Изменить размер шрифта - +
Я не хотела, чтобы он покидал ранчо, но мальчики и король считают, что ему должны оказывать почести в Эстерене, и у меня не хватило духу противостоять им всем. Раньше я проявляла больше мужества в бою. Я все же настояла на одном, и, к моему удивлению, и Диего, и король Рамиро согласились. Слова на его надгробии взяты из стихов, которые когда-то прислал мне Аммар.

Я думала, что окажусь единственной, кто считает их уместными, но это не так. Я поехала туда на церемонию. Эстерен сильно изменился, конечно. Альвар, ты бы его совсем не узнал. Родриго теперь лежит в нише сбоку от диска бога в королевской часовне. Там стоит статуя из мрамора, созданная одним из новых скульпторов Рамиро. Это не Родриго, конечно, этот человек его никогда не видел. Они надели на него отцовский шлем с орлом, дали в руки хлыст и меч. Он выглядит ужасно суровым. У основания статуи высекли стихи Аммара. Боюсь, они на языке Эспераньи, но король сам сделал перевод, так что, я полагаю, это чего-нибудь стоит.

Они звучат так:

Джеана прервала чтение, ей было трудно говорить. Иногда Альвару казалось, что ей было бы легче, если бы она позволила себе заплакать. Мариза не раз говорила то же самое. Джеана плакала, когда умер ее отец, и когда ее третий ребенок — дочь — родилась мертвой, но Альвар не мог вспомнить ни одного другого случая, после того боя у холма, в сумерках, возле Силвенеса.

И сейчас она взяла себя в руки, отложила письмо и тонким голоском произнесла:

— Может быть, мы дочитаем его после праздника?

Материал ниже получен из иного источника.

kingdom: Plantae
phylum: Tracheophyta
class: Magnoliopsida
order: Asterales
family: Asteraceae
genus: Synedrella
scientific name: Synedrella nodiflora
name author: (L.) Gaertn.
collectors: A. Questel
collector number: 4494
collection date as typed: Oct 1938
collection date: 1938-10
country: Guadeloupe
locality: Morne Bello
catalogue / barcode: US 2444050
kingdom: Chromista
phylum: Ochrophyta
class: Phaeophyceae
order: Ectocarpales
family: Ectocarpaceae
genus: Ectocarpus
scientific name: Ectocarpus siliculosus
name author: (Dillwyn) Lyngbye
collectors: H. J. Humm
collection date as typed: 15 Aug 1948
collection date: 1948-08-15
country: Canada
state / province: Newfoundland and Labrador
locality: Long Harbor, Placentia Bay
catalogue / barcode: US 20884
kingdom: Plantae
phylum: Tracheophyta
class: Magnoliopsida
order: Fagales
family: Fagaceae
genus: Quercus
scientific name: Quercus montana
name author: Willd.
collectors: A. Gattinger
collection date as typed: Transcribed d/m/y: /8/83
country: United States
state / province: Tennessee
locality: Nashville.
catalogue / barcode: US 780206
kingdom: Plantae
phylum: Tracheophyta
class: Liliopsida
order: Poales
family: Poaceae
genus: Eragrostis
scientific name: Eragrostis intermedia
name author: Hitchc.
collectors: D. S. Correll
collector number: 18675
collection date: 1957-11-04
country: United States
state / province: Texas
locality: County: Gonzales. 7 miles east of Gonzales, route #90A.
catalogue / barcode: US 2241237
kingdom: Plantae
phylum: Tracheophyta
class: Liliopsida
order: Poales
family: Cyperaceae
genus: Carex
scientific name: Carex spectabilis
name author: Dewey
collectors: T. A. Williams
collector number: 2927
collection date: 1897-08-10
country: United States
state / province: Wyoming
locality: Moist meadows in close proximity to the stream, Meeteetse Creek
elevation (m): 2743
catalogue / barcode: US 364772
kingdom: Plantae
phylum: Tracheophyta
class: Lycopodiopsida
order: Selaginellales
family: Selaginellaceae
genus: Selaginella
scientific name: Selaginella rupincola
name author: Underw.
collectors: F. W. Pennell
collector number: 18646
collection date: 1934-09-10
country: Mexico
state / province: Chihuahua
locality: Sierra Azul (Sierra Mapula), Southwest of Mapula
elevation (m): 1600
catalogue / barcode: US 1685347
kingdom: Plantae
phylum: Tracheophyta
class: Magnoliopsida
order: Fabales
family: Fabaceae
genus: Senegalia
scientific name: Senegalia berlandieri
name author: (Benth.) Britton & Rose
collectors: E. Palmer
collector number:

Словно в подкрепление ее слов, со двора донесся нетерпеливый девичий голос:

— Идите же сюда! Мы все ждем!

— Пойдем, — сказал Альвар, беря на себя руководство. — Мне достанется от Дины, если мы заставим ее ждать еще дольше.

Они вышли во двор. Его друзья собрались там — довольно много народа. Элиана бет Данил, мать Джеаны, пришла поздравить его, и он поздоровался с ней первой. Его дочери сновали вокруг, словно пара длинноногих жеребят, рассаживая всех на подобающие места, а потом унеслись на кухню, хихикая.

— Поклянитесь, — сказала Мариза, как только девушки оказались далеко и не могли слышать, — что даже не заикнетесь о том, что пирожные подгорели.

Раздался смех. Альвар поискал взглядом ибн Хайрана. Тот сел в кресло в углу сада, там он мог вытянуть ногу.

Дина и Разель вернулись, торжественно неся свои произведения на серебряных подносах. Никто не сказал ни слова по поводу пирожных. Альвар, по мнению которого дочери служили доказательством милости к нему обеих лун, счел пирожные восхитительно вкусными. Он так и сказал. Мариза следила за тем, чтобы его бокал все время был полон вина.

За него поднимали тосты несколько раз, потом потребовали ответной речи. Он отпустил несколько кислых шуток насчет того, что уже готов устроиться на отдых у очага, но не может себе этого позволить, до тех пор пока не сбросит с плеч это бремя и благополучно не выдаст дочерей замуж. Девочки недовольно хмурились.

Аммар из своего угла заявил, что они с Элианой никак не готовы уступить свое место у очага. Альвару придется подождать своей очереди.

Торжество закончилось. Когда друзья собрались уходить, Альвара тронула и немного удивила та сердечность, с которой они его обнимали. Его все еще изумляло, что он — мужчина, у которого почти взрослые дочери и любящая жена, и что так много людей относятся к нему с любовью. В собственном представлении он, в большинстве случаев, оставался все тем же юношей, едва достигшим мужественности, который давным-давно выехал однажды утром верхом из Карказии, со смехотворно высоко поднятыми стременами, вместе с Родриго Бельмонте.

Кажется, он много выпил, гораздо больше обычного. Это дело рук Маризы. Она, очевидно, решила, что сегодня ему это полезно. Он помнил, как целовал на прощание Элиану, нежно ее обнимая, и как погладила она его по щеке.